Exercise passage: Begin
Inside Paytm: The power struggle between Vijay Shekhar Sharma and Bhavesh Gupta

May 08, 2024

Bhavesh Gupta's departure, marked by an ego clash with Vijay Shekhar Sharma, resulted in Sharma reclaiming control of Paytm.

Arti Singh

“Paytm should have never done its IPO (initial public offering). It has turned out to be disastrous for the company,” a senior official at Paytm told The Head and Tale. 

And, rightly so. 

The market capitalization of the Noida-based fintech giant One 97 Communications (the parent company of Paytm) – which was valued at about $20 billion during its IPO in 2021 – has crashed to $2.4 billion as of May 8, 2024. 

While the company’s share price was hardly on an upward trajectory ever since it got listed, it got to its lowest point when the Reserve Bank of India pulled the plug on Paytm Payments Bank in February this year over anti-money laundering (AML) concerns. Not only did Paytm’s stock hit an all-time low – but it also “made its founder and chief executive officer Vijay Shekhar Sharma at his weakest,” another person aware of the matter said. 

With the payments bank dead, the company’s only growth engine ‘lending’ impacted, and the “licence play” almost over, Paytm currently in a DSA (direct selling agent) avatar – is back in control of Sharma. 

When the Paytm Payments Bank fiasco happened earlier this year, its CEO Surinder Chawla resigned. And, now when the company is under stress from all sides – Sharma’s close confidante Bhavesh Gupta, who literally controlled payments, lending, insurance and even the payments bank; and in the words of one of the senior executives was “turning things around” for the company, has resigned. 

But, the story of Vijay Shekhar Sharma and Bhavesh Gupta is not as simple as it may sound.

Bhavesh Gupta’s journey at Paytm

First, let’s take a look at Bhavesh Gupta’s journey at Paytm. Prior to joining Paytm, Gupta served as the chief executive of Gurgaon-based non-banking financial company (NBFC) Clix Capital, earlier known as GE Capital India.
Exercise passage: End
* [Action item]:
In the Paytm article, which company did Bhavesh Gupta lead as chief executive before he joined Paytm?
Information supplied: Begin
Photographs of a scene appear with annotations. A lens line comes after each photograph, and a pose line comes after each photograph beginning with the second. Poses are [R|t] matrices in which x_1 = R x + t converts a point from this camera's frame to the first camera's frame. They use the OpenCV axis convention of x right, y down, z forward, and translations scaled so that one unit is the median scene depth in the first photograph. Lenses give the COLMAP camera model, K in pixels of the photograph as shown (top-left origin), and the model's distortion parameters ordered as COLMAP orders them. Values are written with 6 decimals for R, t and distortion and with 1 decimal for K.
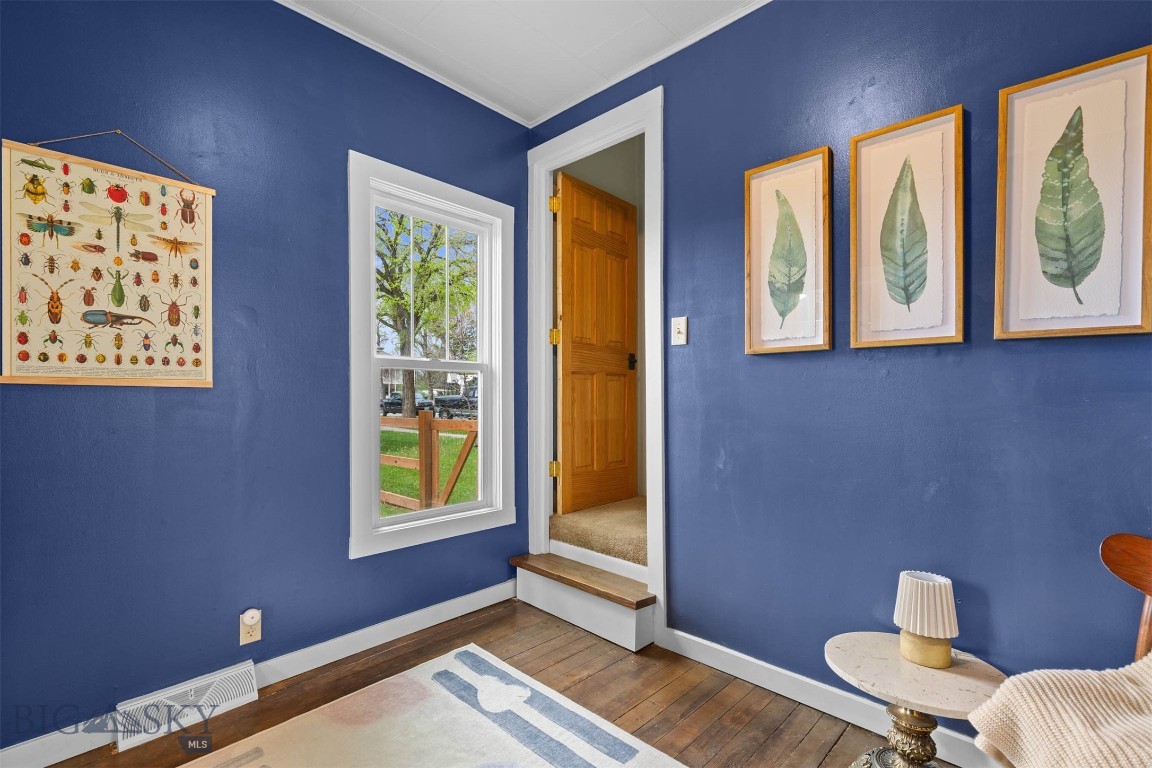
Information supplied: End
* [Response to the exercise]:
Clix Capital, a Gurgaon-based non-banking financial company earlier known as GE Capital India.